Alexandra Brierley, Director of Creative Learning at the Southbank Centre
In the last week before Christmas, the Southbank Centre hosted our first ever, streamed virtual team dance, live from the iconic Royal Festival Hall. Picking up the long-standing tradition of hosting social dances from our Clore Ballroom, and through the magic of Zoom, we were able to welcome back many of our regular attendees who we’ve missed so much while our doors have been closed, as well as participants in social care settings nationwide.
This initiative encapsulates everything that we’ve been doing at the Southbank Centre over the past year to bring a little light into peoples’ lives. There’s no question this year has been immeasurably tough for the arts, but it has also had a very real impact on so many in our communities who have found themselves further socially-isolated throughout this pandemic. As Director of Creative Learning here at the UK’s largest multi-arts venues, a core part of our mission is to reach those most excluded from cultural life, and in normal times we deliver an extensive Arts and Wellbeing programme designed to reach those facing social isolation and support their wellbeing through participatory creative activities. It was vital to us that we found a way – even during the darkest hours of national lockdowns – to continue.
Indeed, our social dances are a staple of our extensive Creative Learning and Arts & Wellbeing programme. As we took the format online, we were reminded once again of the power of communal activity. We witnessed first-hand participants up and down the country getting up to partake remotely, from their private living rooms to the shared spaces in our country’s care homes. And it was a salient reminder of the need to find ever-innovative ways of increasing access to enriching social encounters, particularly for those in our care and community settings.
Historically, over 40% of what we do at the Southbank Centre is free as we believe art should be available to as many people as possible. While we’ve been closed we have kept that commitment alive and, in many ways, lockdown has made us innovate our approach to reaching people who would never have been able to visit Southbank Centre in person.
Our (B)old creative workshops for people with dementia continued remotely via telephone tutoring and postal packs, and Art by Post – the ongoing, national arts and wellbeing project created in response to the Covid-19 emergency – has been sending free creative activity booklets through the post to people who are isolated and who don’t have digital access.
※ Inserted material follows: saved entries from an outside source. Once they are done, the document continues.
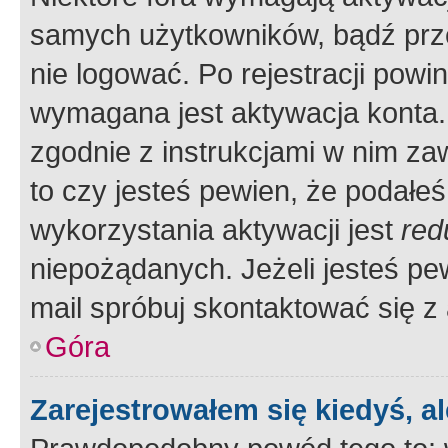
samych użytkowników, bądź prze
nie logować. Po rejestracji pow
wymagana jest aktywacja konta. 
zgodnie z instrukcjami w nim zaw
to czy jesteś pewien, że poda
wykorzystania aktywacji jest
red
niepożądanych. Jeżeli jesteś p
mail spróbuj skontaktować się z
Góra
Zarejestrowałem się kiedyś, a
People are now taking part in Art by Post from Aberdeen to Bangor and Truro to Dover, as we continue to fulfill our social mission of bringing art to our communities and providing the tonic that our nation so badly needs at this moment. And there’s much more to come yet for this truly vital scheme.
However, we have not been alone in this. So much of this work has been made possible through our evolving relationship with the National Academy for Social Prescribing, and our many creative and strategic partners UK-wide. Indeed, it was through our partnership with the National Activity Providers’ Association, that we were able to share details of our ‘virtual social dance’ with over 3,000 partner care homes and many socially-isolated people nationwide.
We do not know how much longer we will be dealing with the immediate and long-term consequences of the grave loneliness and isolation that has been brought on by Covid-19. However, I’m encouraged and inspired by the energy and dynamism of so many of my colleagues at organisations across the country who too are taking this moment to make a substantive difference to people’s lives through arts. While we work to get the physical spaces that comprise the Southbank Centre back up and running, we’ll stay committed to using our virtual – and postal – spaces to bring some togetherness and healing at this time.